(Beginning of DATA FOR ANALYSIS)
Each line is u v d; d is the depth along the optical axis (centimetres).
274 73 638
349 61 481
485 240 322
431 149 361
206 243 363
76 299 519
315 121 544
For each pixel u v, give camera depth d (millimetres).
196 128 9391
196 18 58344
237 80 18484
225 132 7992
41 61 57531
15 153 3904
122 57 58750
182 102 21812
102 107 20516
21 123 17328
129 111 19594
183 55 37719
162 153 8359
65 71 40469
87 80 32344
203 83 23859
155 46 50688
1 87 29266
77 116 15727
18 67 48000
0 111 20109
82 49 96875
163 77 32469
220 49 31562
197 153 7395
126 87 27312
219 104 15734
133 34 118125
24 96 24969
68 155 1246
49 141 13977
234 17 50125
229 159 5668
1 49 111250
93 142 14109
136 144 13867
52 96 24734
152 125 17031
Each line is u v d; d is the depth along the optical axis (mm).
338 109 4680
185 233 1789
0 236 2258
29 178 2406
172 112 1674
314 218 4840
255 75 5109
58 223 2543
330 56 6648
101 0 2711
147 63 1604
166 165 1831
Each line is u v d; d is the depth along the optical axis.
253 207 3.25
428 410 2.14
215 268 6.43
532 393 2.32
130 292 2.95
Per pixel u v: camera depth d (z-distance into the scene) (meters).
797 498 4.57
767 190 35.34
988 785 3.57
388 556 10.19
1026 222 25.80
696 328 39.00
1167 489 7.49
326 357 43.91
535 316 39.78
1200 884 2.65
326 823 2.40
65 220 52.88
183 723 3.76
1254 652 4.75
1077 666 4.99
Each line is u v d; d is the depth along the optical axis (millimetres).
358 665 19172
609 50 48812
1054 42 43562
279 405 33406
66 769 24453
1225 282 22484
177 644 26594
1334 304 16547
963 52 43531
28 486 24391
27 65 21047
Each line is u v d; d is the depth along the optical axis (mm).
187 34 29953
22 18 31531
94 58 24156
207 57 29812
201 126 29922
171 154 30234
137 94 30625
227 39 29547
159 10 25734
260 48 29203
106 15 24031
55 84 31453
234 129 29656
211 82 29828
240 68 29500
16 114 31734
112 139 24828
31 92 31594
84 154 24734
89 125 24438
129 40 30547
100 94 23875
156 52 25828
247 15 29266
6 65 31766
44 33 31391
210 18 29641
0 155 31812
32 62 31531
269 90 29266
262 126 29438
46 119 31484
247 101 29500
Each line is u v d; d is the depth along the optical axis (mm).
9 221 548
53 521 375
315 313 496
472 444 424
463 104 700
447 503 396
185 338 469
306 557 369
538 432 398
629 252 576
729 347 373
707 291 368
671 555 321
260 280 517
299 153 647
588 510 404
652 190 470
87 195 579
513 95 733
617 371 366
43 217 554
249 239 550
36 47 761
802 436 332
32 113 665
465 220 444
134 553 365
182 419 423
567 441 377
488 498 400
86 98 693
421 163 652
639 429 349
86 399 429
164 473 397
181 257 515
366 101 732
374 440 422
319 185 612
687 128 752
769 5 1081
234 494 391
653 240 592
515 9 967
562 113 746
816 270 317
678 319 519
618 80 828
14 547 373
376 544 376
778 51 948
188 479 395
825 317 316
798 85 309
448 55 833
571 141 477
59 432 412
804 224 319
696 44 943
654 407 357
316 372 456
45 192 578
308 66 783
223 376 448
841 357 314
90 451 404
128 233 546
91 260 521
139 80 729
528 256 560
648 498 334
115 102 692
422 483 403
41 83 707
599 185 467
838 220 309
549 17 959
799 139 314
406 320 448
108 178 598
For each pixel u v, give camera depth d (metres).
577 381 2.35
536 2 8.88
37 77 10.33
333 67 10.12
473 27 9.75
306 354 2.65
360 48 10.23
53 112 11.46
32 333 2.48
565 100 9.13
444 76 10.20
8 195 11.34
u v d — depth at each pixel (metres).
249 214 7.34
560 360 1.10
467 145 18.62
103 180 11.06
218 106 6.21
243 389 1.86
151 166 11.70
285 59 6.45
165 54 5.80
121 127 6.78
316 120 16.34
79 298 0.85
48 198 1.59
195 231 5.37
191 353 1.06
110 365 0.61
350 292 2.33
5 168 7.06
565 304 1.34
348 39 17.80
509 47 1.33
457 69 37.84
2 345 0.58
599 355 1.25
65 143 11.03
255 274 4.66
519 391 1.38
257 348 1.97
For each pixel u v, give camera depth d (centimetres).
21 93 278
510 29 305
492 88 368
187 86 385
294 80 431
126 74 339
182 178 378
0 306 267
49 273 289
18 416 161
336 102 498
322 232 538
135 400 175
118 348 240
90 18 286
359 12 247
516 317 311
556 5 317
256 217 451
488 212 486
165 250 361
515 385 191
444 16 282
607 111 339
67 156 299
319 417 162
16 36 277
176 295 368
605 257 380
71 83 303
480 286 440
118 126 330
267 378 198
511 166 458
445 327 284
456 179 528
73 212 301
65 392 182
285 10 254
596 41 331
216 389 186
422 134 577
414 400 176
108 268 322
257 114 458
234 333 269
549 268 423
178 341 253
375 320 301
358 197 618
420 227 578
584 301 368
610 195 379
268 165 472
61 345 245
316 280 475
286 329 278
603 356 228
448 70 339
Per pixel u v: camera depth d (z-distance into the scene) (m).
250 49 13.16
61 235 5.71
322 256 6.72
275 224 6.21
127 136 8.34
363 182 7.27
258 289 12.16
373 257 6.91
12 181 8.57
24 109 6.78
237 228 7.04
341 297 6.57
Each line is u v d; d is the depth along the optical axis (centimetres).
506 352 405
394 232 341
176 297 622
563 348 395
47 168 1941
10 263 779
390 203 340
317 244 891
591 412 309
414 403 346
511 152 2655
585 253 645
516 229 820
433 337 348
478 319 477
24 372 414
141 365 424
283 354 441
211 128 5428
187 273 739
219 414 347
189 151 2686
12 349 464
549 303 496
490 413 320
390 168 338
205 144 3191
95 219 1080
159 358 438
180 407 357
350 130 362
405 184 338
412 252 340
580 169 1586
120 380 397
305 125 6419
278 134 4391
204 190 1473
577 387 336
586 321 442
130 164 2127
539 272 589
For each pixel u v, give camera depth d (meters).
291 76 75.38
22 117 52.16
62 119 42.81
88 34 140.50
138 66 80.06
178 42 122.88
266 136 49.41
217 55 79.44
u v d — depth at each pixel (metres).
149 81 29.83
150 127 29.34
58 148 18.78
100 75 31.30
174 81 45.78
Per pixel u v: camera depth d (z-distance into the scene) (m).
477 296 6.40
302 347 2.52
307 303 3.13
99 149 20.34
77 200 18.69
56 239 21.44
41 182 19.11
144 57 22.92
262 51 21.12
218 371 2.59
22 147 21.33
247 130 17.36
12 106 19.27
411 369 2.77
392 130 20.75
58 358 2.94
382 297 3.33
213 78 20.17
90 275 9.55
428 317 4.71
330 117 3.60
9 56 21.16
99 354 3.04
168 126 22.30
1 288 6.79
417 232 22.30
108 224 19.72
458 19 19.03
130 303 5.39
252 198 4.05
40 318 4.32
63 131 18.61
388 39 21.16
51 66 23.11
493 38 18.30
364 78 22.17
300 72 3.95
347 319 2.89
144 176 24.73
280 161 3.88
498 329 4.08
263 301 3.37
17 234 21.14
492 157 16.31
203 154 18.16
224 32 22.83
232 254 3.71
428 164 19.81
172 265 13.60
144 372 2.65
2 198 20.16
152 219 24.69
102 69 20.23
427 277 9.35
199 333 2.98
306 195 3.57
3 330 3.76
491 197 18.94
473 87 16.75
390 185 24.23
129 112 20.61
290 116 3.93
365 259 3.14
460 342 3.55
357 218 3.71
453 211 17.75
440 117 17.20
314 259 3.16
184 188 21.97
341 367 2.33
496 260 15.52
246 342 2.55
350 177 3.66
(End of DATA FOR ANALYSIS)
◆ **DESCRIPTION OF THE TASK**
Please reproduce the lines from the line with "488 498 400" to the line with "108 178 598", both ends included, exactly as they appear above.

◆ **RESPONSE FOR THIS EXERCISE**
488 498 400
86 98 693
421 163 652
639 429 349
86 399 429
164 473 397
181 257 515
366 101 732
374 440 422
319 185 612
687 128 752
769 5 1081
234 494 391
653 240 592
515 9 967
562 113 746
816 270 317
678 319 519
618 80 828
14 547 373
376 544 376
778 51 948
188 479 395
825 317 316
798 85 309
448 55 833
571 141 477
59 432 412
804 224 319
696 44 943
654 407 357
316 372 456
45 192 578
308 66 783
223 376 448
841 357 314
90 451 404
128 233 546
91 260 521
139 80 729
528 256 560
648 498 334
115 102 692
422 483 403
41 83 707
599 185 467
838 220 309
549 17 959
799 139 314
406 320 448
108 178 598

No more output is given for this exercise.